◆ Material for this task:
++++++

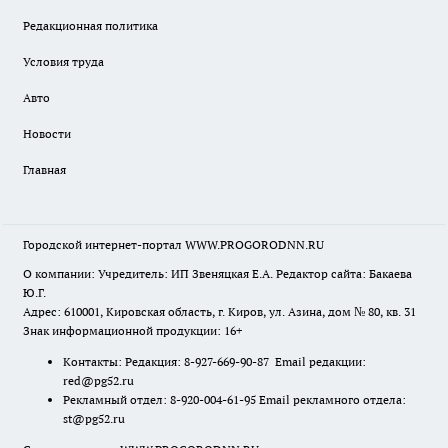
Редакционная политика
Условия труда
Авто
Новости
Главная
Городской интернет-портал WWW.PROGORODNN.RU
О компании: Учредитель: ИП Звеняцкая Е.А. Редактор сайта: Бакаева
Ю.Г.
Адрес: 610001, Кировская область, г. Киров, ул. Азина, дом № 80, кв. 31
Знак информационной продукции: 16+
Контакты: Редакция: 8-927-669-90-87 Email редакции:
red@pg52.ru
Рекламный отдел: 8-920-004-61-95 Email рекламного отдела:
st@pg52.ru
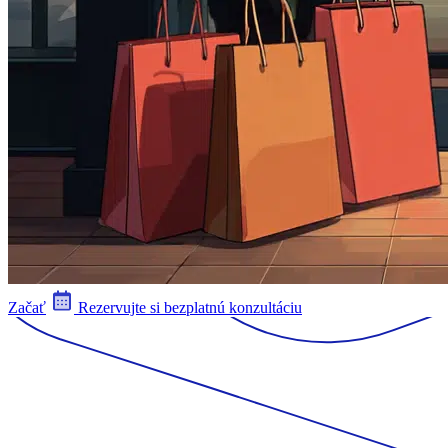
Začať
Rezervujte si bezplatnú konzultáciu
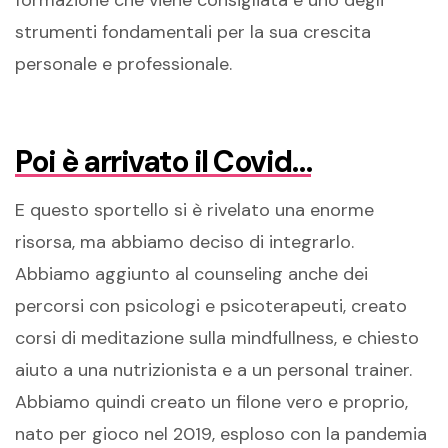
strumenti fondamentali per la sua crescita
personale e professionale.
Poi è arrivato il Covid…
E questo sportello si è rivelato una enorme
risorsa, ma abbiamo deciso di integrarlo.
Abbiamo aggiunto al counseling anche dei
percorsi con psicologi e psicoterapeuti, creato
corsi di meditazione sulla mindfullness, e chiesto
aiuto a una nutrizionista e a un personal trainer.
Abbiamo quindi creato un filone vero e proprio,
nato per gioco nel 2019, esploso con la pandemia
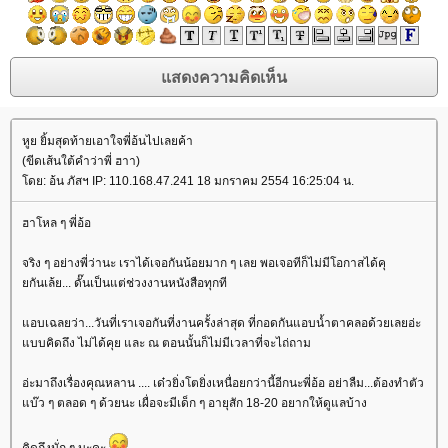
หูย ยิ้มสุดท้ายเอาใจพี่อ้นไปเลยค้า
(ขีดเส้นใต้คำว่าพี่ ฮาา)
ดย: อ้น ภัสฯ IP: 110.168.47.241 18 มกราคม 2554 16:25:04 น.
ฮาโหล ๆ พี่อ้อ
จริง ๆ อย่างพี่ว่านะ เราได้เจอกันน้อยมาก ๆ เลย พอเจอทีก็ไม่มีโอกาสได้คุ
กันเล้ย... ดั๊นเป็นแต่ช่วงงานหนังสือทุกที
อบเฉลยว่า...วันที่เราเจอกันที่งานครั้งล่าสุด ที่กอดกันแอบน้ำตาคลอด้วยเลยอ่ะ
บบคิดถึง ไม่ได้คุย และ ณ ตอนนั้นก็ไม่มีเวลาที่จะไถ่ถาม
อ่ะมาถึงเรื่องคุณหลาน .... เด๋วยิ่งโตยิ่งเหนื่อยกว่านี้อีกนะพี่อ้อ อย่าลืม...ต้องทำตัว
บ๊ว ๆ ตลอด ๆ ด้วยนะ เผื่อจะมีเด็ก ๆ อายุสัก 18-20 อยากให้ดูแลบ้าง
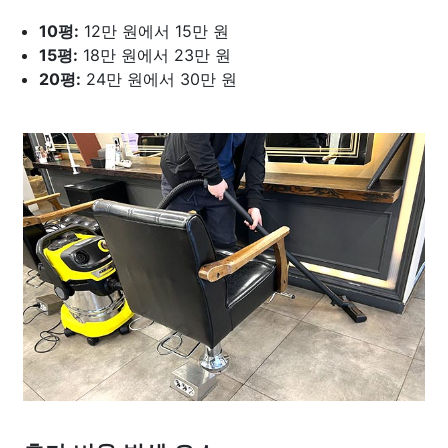
10평:
12만 원에서 15만 원
15평:
18만 원에서 23만 원
20평:
24만 원에서 30만 원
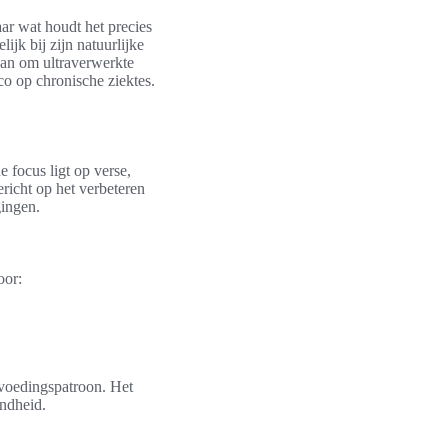
ar wat houdt het precies
ijk bij zijn natuurlijke
aan om ultraverwerkte
ico op chronische ziektes.
e focus ligt op verse,
ericht op het verbeteren
gingen.
oor:
 voedingspatroon. Het
ondheid.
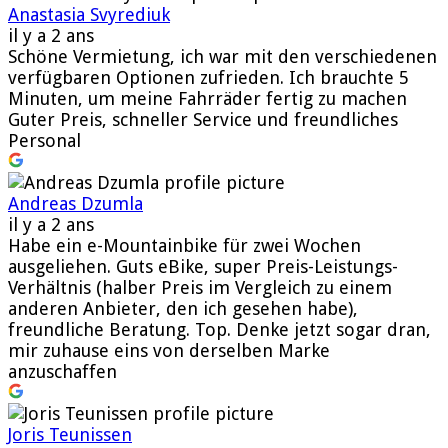
Anastasia Svyrediuk
il y a 2 ans
Schöne Vermietung, ich war mit den verschiedenen
verfügbaren Optionen zufrieden. Ich brauchte 5
Minuten, um meine Fahrräder fertig zu machen
Guter Preis, schneller Service und freundliches
Personal
Andreas Dzumla
il y a 2 ans
Habe ein e-Mountainbike für zwei Wochen
ausgeliehen. Guts eBike, super Preis-Leistungs-
Verhältnis (halber Preis im Vergleich zu einem
anderen Anbieter, den ich gesehen habe),
freundliche Beratung. Top. Denke jetzt sogar dran,
mir zuhause eins von derselben Marke
anzuschaffen
Joris Teunissen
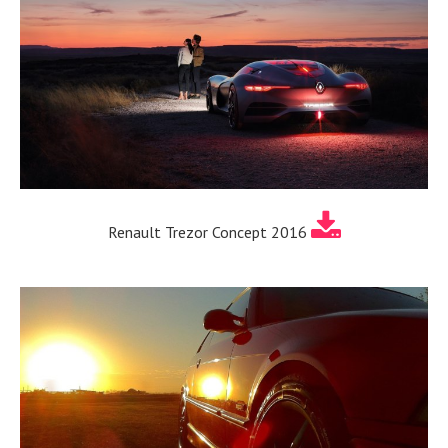
Renault Trezor Concept 2016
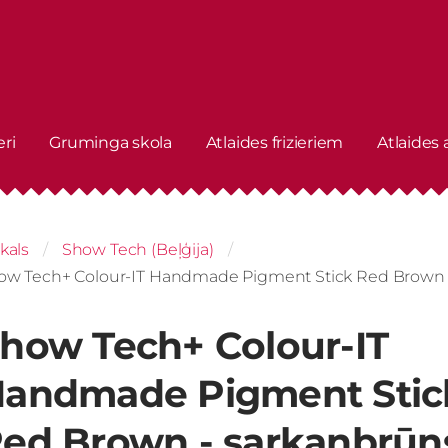
eri
Gruminga skola
Atlaides frizieriem
Atlaides
kals
Show Tech (Beļģija)
ow Tech+ Colour-IT Handmade Pigment Stick Red Brown -
how Tech+ Colour-IT
andmade Pigment Stic
ed Brown - sarkanbrūn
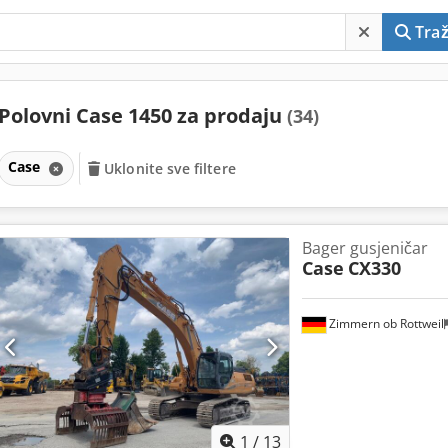
Traž
Polovni Case 1450 za prodaju
(34)
Case
Uklonite sve filtere
Bager gusjeničar
Case
CX330
Zimmern ob Rottweil
1
/
13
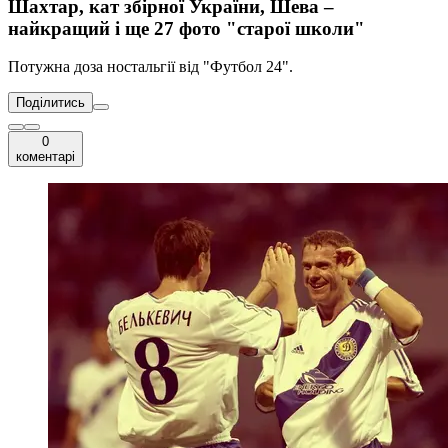
Шахтар, кат збірної України, Шева –
найкращий і ще 27 фото "старої школи"
Потужна доза ностальгії від "Футбол 24".
Поділитись
0
коментарі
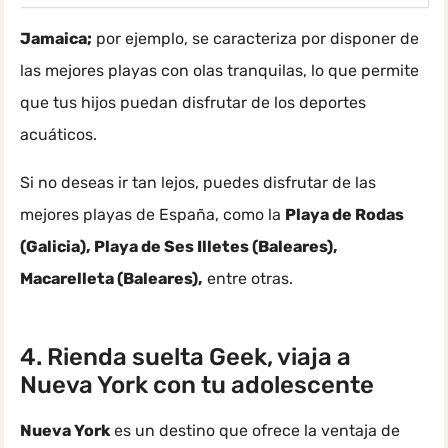
Jamaica;
por ejemplo, se caracteriza por disponer de
las mejores playas con olas tranquilas, lo que permite
que tus hijos puedan disfrutar de los deportes
acuáticos.
Si no deseas ir tan lejos, puedes disfrutar de las
mejores playas de España, como la
Playa de Rodas
(Galicia), Playa de Ses Illetes (Baleares),
Macarelleta (Baleares),
entre otras.
4. Rienda suelta Geek, viaja a
Nueva York con tu adolescente
Nueva York
es un destino que ofrece la ventaja de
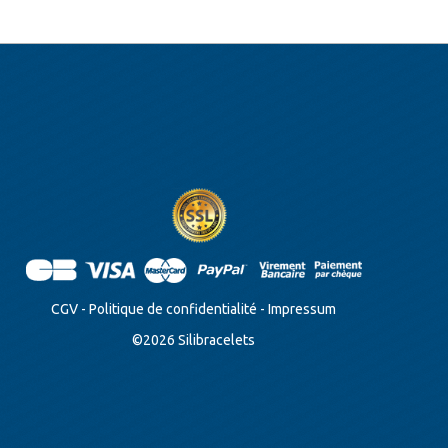
CGV
-
Politique de confidentialité
-
Impressum
©
2026
Silibracelets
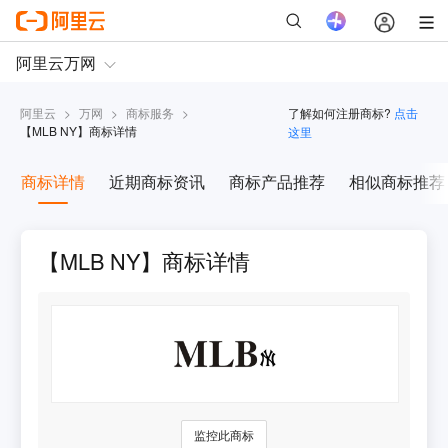
阿里云
>
万网
>
商标服务
>
了解如何注册商标?
点击
【
MLB NY
】商标详情
这里
商标详情
近期商标资讯
商标产品推荐
相似商标推荐
【MLB NY】商标详情
监控此商标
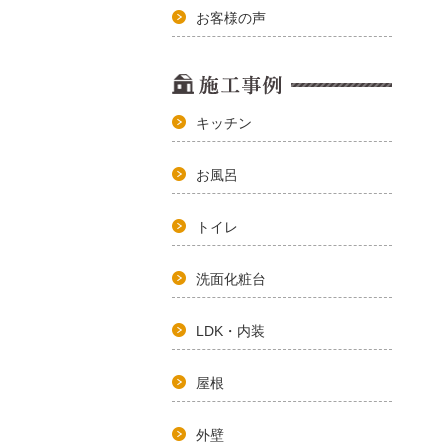
お客様の声
キッチン
お風呂
トイレ
洗面化粧台
LDK・内装
屋根
外壁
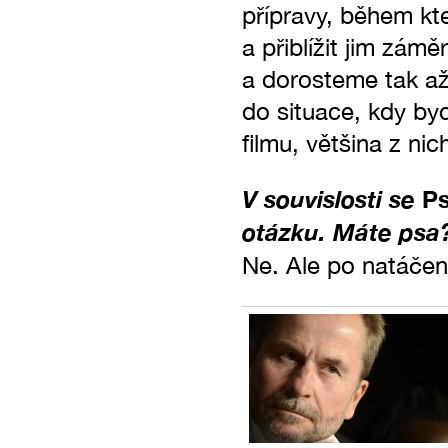
přípravy, během kt
a přiblížit jim zám
a dorosteme tak až
do situace, kdy byc
filmu, většina z ni
V souvislosti se
Ps
otázku. Máte psa
Ne. Ale po natáče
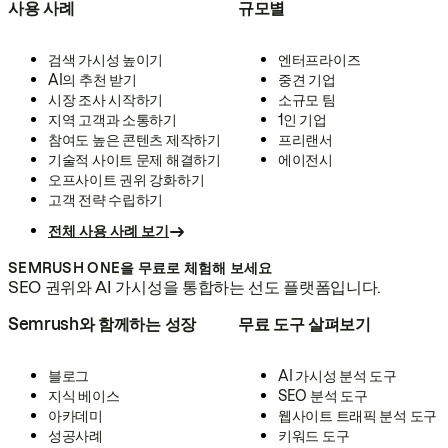
사용 사례
규모별
검색 가시성 높이기
엔터프라이즈
AI의 추천 받기
중견 기업
시장 조사 시작하기
소규모 팀
지역 고객과 소통하기
1인 기업
참여도 높은 콘텐츠 제작하기
프리랜서
기술적 사이트 문제 해결하기
에이전시
오프사이트 권위 강화하기
고객 전략 수립하기
전체 사용 사례 보기
SEMRUSH ONE을 무료로 체험해 보세요
SEO 권위와 AI 가시성을 통합하는 선도 플랫폼입니다.
Semrush와 함께하는 성장
무료 도구 살펴보기
블로그
AI 가시성 분석 도구
지식 베이스
SEO 분석 도구
아카데미
웹사이트 트래픽 분석 도구
성공사례
키워드 도구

++++++

◆ Instruction: Format the lines above, from the one containing "หูย ยิ้มสุดท้ายเอาใจพี่อ้นไปเลยค้า" through the one containing "บบคิดถึง ไม่ได้คุย และ", as a JSON list of strings with one string per line. Omit any blank lines.

◆ Output for this exercise:
[
  "หูย ยิ้มสุดท้ายเอาใจพี่อ้นไปเลยค้า",
  "(ขีดเส้นใต้คำว่าพี่ ฮาา)",
  "ดย: อ้น ภัสฯ IP: 110.168.47.241 18 มกราคม 2554 16:25:04 น.",
  "ฮาโหล ๆ พี่อ้อ",
  "จริง ๆ อย่างพี่ว่านะ เราได้เจอกันน้อยมาก ๆ เลย พอเจอทีก็ไม่มีโอกาสได้คุ",
  "กันเล้ย... ดั๊นเป็นแต่ช่วงงานหนังสือทุกที",
  "อบเฉลยว่า...วันที่เราเจอกันที่งานครั้งล่าสุด ที่กอดกันแอบน้ำตาคลอด้วยเลยอ่ะ",
  "บบคิดถึง ไม่ได้คุย และ ณ ตอนนั้นก็ไม่มีเวลาที่จะไถ่ถาม"
]